CHICAGO — You can find a bright spot in the recession as close as your mailbox: There are far fewer hefty catalogs, bulging coupon packets, unwanted credit card offers and glossy fliers clogging it up.
Thanks to the economic downturn and rising shipping costs, junk mail volume was down 16 percent in the nine months ending in June compared with the same period a year earlier, on pace for the steepest annual decline in decades.
Businesses that are still sending junk mail are sending less of it — shrinking their catalogs and using thinner paper to save money.

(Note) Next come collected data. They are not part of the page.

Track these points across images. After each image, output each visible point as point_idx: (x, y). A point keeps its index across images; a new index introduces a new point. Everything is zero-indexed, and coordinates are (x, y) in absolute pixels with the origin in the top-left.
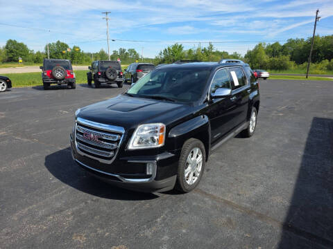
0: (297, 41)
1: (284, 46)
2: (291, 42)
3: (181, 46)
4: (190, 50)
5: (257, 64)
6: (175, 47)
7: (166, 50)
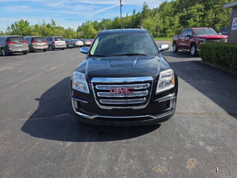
0: (107, 20)
1: (101, 24)
2: (104, 21)
3: (26, 22)
4: (36, 26)
5: (90, 36)
6: (21, 22)
7: (13, 25)
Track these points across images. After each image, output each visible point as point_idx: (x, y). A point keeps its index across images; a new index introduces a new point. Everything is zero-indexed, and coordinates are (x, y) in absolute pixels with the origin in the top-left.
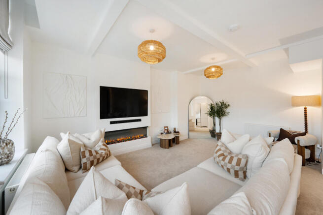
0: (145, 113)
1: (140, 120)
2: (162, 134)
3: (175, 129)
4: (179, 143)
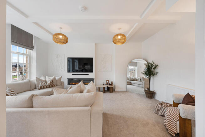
0: (91, 71)
1: (88, 75)
2: (104, 84)
3: (112, 82)
4: (112, 92)
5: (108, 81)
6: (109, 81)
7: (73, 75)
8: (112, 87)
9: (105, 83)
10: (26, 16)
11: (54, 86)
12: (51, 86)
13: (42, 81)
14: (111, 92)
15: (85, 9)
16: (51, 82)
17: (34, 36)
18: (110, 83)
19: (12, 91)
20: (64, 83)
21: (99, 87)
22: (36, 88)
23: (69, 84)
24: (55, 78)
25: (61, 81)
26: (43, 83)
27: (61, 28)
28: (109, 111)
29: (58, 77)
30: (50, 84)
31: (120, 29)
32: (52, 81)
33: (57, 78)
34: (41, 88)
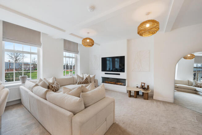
1: (119, 74)
2: (137, 87)
3: (148, 86)
4: (148, 99)
5: (143, 84)
6: (145, 84)
7: (106, 73)
8: (148, 93)
9: (139, 86)
10: (64, 31)
11: (88, 82)
12: (85, 82)
13: (80, 77)
14: (145, 99)
15: (93, 8)
16: (85, 80)
17: (79, 44)
18: (146, 87)
19: (57, 84)
20: (97, 81)
21: (130, 90)
22: (76, 83)
23: (103, 82)
24: (89, 76)
25: (95, 79)
26: (81, 79)
27: (88, 33)
28: (123, 123)
29: (93, 75)
30: (85, 81)
31: (148, 14)
32: (87, 78)
33: (91, 76)
34: (79, 84)
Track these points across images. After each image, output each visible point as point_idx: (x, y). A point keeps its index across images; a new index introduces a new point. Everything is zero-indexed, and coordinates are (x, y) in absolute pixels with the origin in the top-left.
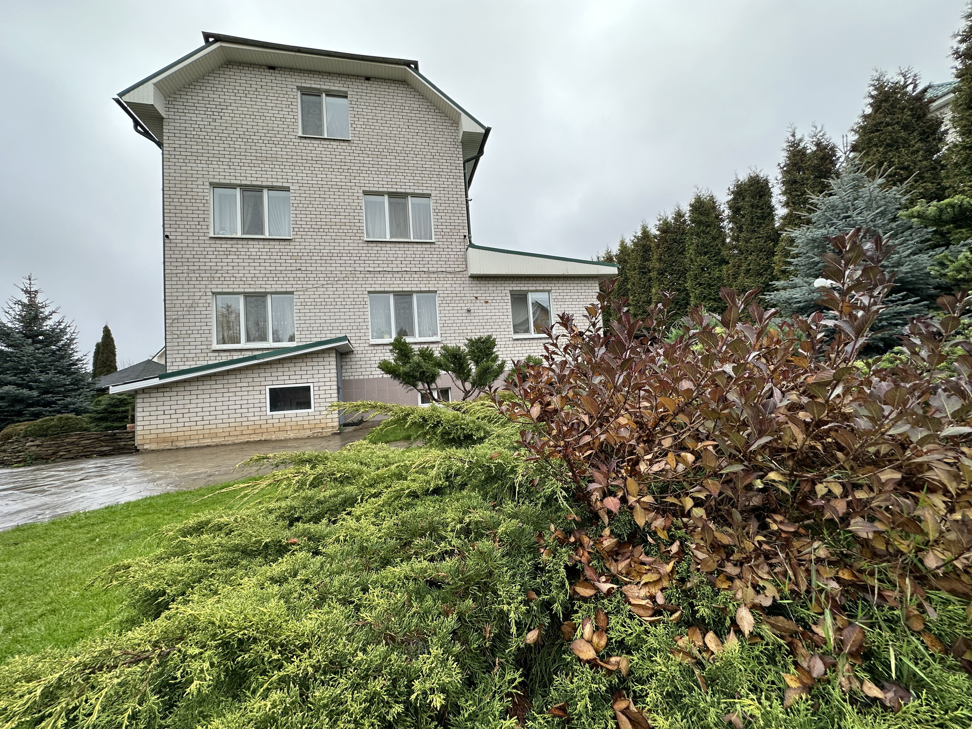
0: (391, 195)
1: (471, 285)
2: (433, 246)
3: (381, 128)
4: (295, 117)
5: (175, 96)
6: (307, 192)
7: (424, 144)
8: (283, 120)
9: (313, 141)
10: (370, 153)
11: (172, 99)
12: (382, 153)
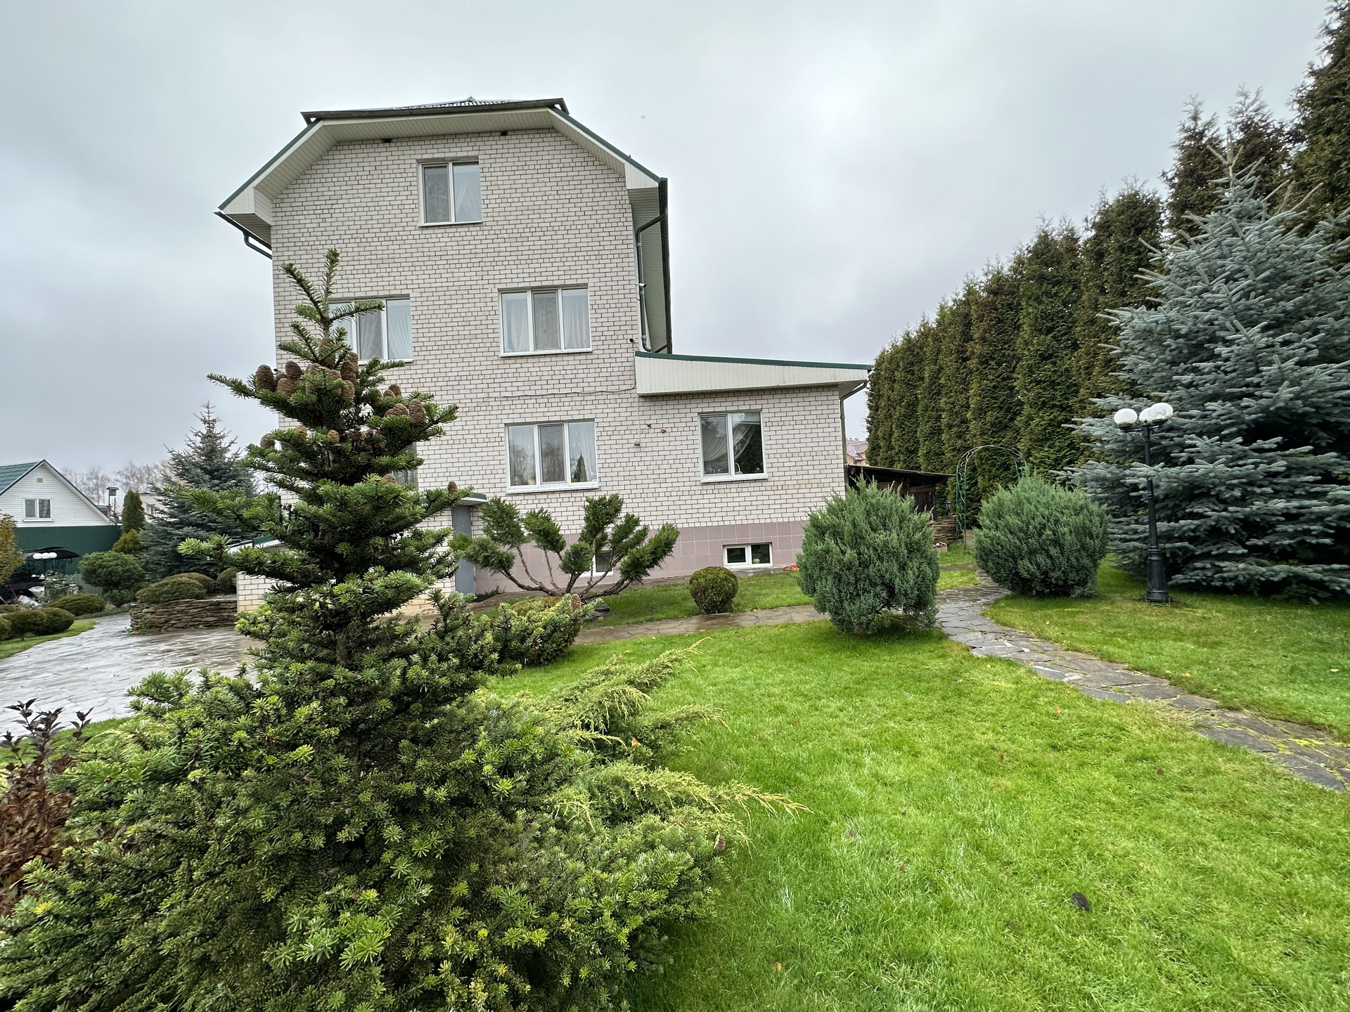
0: (536, 290)
1: (641, 409)
2: (589, 357)
3: (522, 199)
4: (416, 202)
5: (281, 196)
6: (430, 299)
7: (578, 214)
8: (401, 207)
9: (437, 231)
10: (507, 236)
11: (279, 201)
12: (523, 235)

It's a sign stores are still struggling, but it also means less paper to toss in the garbage or lug to the recycling bin.
"I get excited for mail, and then I look at it, and it's just trash," said Nicole Soto, a mother of two in Winchester, Mass., who hates junk mail so much she joined a service to help her cut down even further.

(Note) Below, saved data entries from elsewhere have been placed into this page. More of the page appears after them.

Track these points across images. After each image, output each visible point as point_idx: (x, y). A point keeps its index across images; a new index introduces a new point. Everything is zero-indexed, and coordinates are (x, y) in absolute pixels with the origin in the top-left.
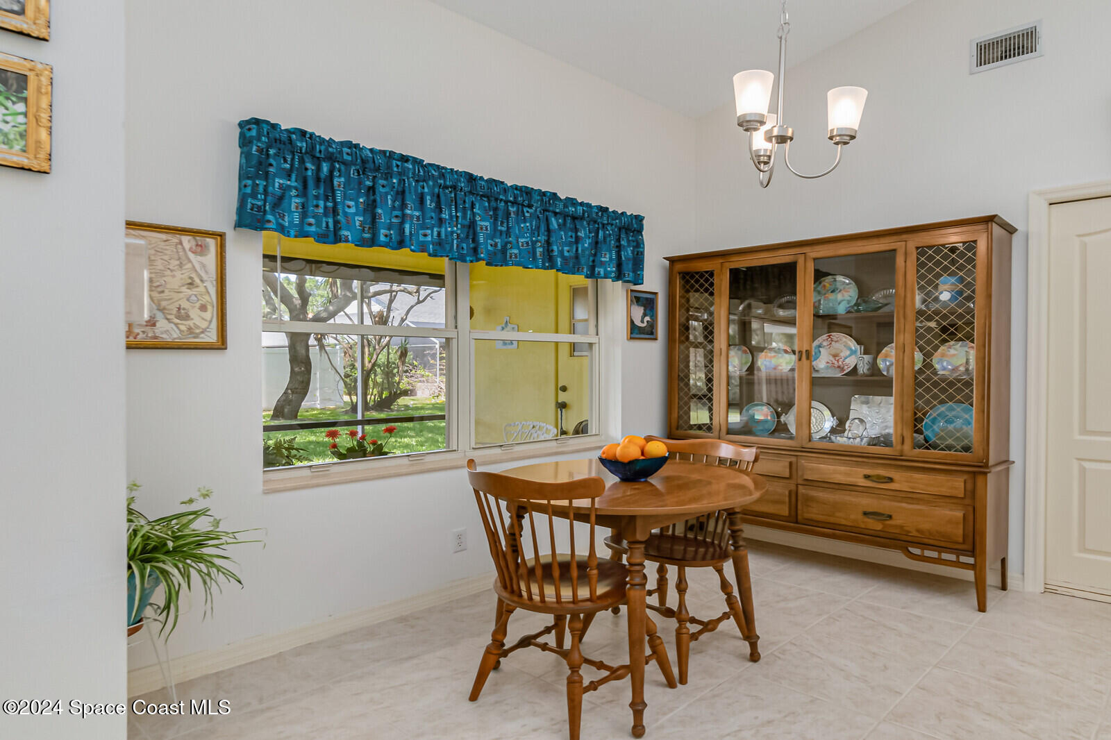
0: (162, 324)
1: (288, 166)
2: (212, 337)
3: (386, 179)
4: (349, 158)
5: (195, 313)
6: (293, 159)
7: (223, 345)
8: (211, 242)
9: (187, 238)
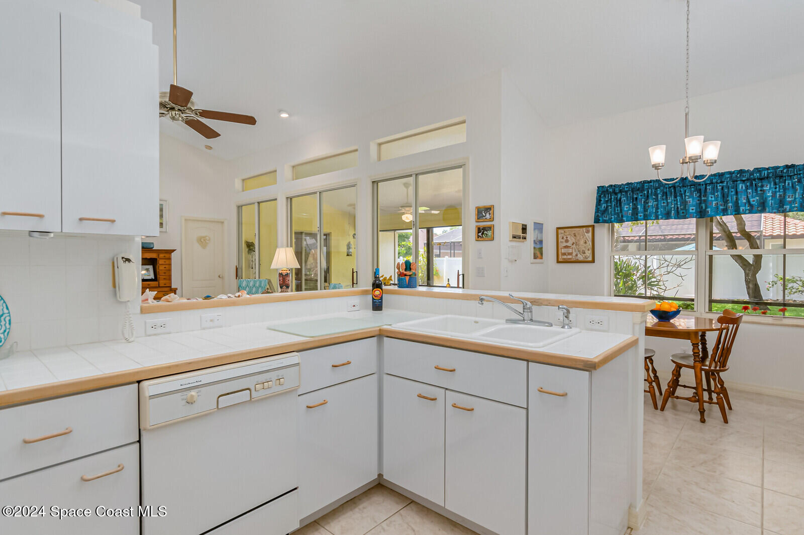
0: (579, 255)
1: (607, 199)
2: (590, 259)
3: (642, 193)
4: (627, 189)
5: (586, 252)
6: (608, 197)
7: (593, 261)
8: (590, 229)
9: (584, 229)
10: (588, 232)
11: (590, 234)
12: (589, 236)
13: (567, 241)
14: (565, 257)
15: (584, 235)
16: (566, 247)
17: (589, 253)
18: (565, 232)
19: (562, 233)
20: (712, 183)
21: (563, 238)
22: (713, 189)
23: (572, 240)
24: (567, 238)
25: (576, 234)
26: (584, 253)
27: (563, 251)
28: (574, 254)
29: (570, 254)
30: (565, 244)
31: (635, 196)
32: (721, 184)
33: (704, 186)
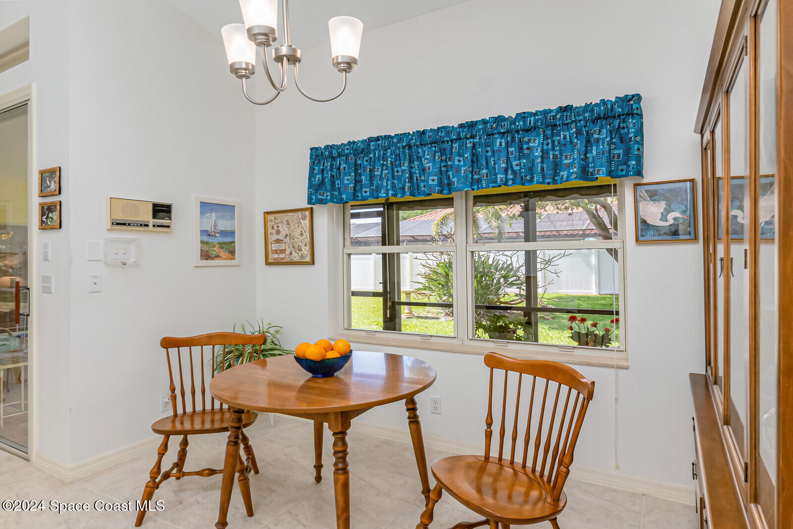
0: (294, 253)
2: (308, 259)
3: (367, 157)
4: (348, 151)
5: (303, 248)
7: (313, 262)
8: (307, 213)
9: (300, 213)
10: (304, 218)
11: (307, 222)
12: (305, 225)
13: (278, 232)
14: (276, 256)
15: (299, 223)
16: (278, 241)
17: (306, 250)
18: (275, 218)
19: (271, 221)
20: (459, 139)
21: (273, 228)
22: (461, 147)
23: (284, 230)
24: (278, 227)
25: (290, 222)
26: (300, 250)
27: (274, 247)
28: (288, 252)
29: (282, 251)
30: (275, 237)
31: (359, 162)
32: (471, 140)
33: (450, 143)
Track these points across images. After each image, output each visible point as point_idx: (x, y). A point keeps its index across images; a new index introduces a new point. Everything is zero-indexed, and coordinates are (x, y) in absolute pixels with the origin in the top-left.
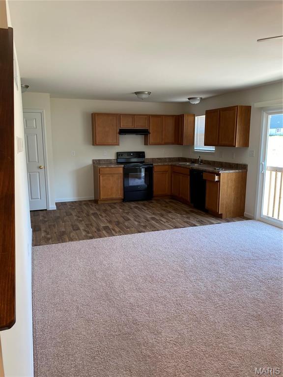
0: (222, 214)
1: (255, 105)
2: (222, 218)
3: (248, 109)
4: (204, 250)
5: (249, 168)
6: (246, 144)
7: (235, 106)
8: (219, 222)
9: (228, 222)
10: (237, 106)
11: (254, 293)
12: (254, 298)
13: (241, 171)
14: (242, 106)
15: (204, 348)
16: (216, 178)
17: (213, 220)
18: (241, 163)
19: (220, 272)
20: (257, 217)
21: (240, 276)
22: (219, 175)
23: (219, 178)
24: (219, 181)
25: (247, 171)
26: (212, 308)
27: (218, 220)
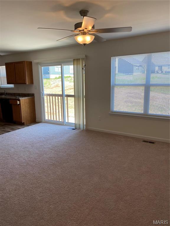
0: (24, 123)
1: (34, 61)
2: (24, 125)
3: (30, 63)
4: (19, 142)
5: (35, 95)
6: (32, 82)
7: (23, 61)
8: (23, 127)
9: (28, 126)
10: (24, 61)
11: (49, 155)
12: (50, 157)
13: (31, 97)
14: (27, 61)
15: (31, 186)
16: (18, 103)
17: (19, 127)
18: (30, 93)
19: (31, 151)
20: (43, 121)
21: (41, 150)
22: (19, 100)
23: (20, 102)
24: (20, 104)
25: (34, 97)
26: (31, 168)
27: (23, 126)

"At the end of the day, I don't like the idea of so much being wasted," she said. "And I'm the one who feels like I'm doing the wasting, because I'm the one who has to put it in the recycle bin."
Williams-Sonoma Inc., parent company of mailbox mainstays Pottery Barn and West Elm, plans to cut in half the number of pages in its catalogs by 2011. It also plans to target the customers who are most likely to spend.
J. Crew Group Inc. cut its catalog circulation by 27 percent earlier this year. Crate & Barrel and the parent company of the Victoria's Secret catalog are tweaking their mail strategy.
Fewer credit card solicitations are going out, too. About 1.4 billion fewer were mailed last year than in 2007, a decline big enough to account for a quarter of the overall drop in junk mail.
Market research firm Synovate says the decrease is accelerating this year. As the global credit crisis took hold, lenders also cut way back on direct mail offers for home equity loans and mortgage refinancing.
The reprieve from overstuffed mailboxes will probably end as the economy revives. Catalogs, pamphlets and fliers remain among the cheapest and most effective ways to market and sell products and draw new shoppers into stores.
Catalogs, on average, generate $7 in sales for every dollar it takes to publish and mail them, industry data show. They also give customers a taste of a store's carefully cultivated image, like the modern-yet-unpretentious aesthetic of Crate & Barrel or the all-American preppy flair of J. Crew.
Web sites and e-mail promotions are growing in popularity and are far cheaper for businesses — they get a $45 return on every dollar — but they fall short of catalogs in drumming up new business.
"When you go farther into the Web site, you get a great assortment of products, but it's hard to keep up with that lifestyle feel," said Neil O'Keefe, a vice president of multichannel segments at the Direct Marketing Association. "But with a catalog, with every page you turn, you're able to convey that lifestyle and that brand."
Among those hit hardest as businesses cut back on direct mail is the already struggling U.S. Postal Service. Junk mail, which the post office calls standard mail, accounted for about a fourth of its revenue in 2008.
The postal service raised its rates for junk mail last year and again this spring, but it still made $200 million less from junk mail last year than it did in 2007, and this year's decline could be even bigger.
Before 2007, when the post office handled more than 103 billion pieces, junk mail had climbed almost every year since 1971.
For the near future, at least with retail sales still slow and consumer credit still tight, your mailbox will probably stay roomier.
Blyth Inc., a mail-order retailer that sends out 120 million catalogs a year under brands such as Miles Kimball and Exposures, has cut pages and trimmed circulation about 10 percent, dropping its least dependable customers.
"When the economy starts to pick up, we will be less conservative," said Stan Krangel, president of Blyth's Internet and catalog division. "But that hasn't started to happen just yet."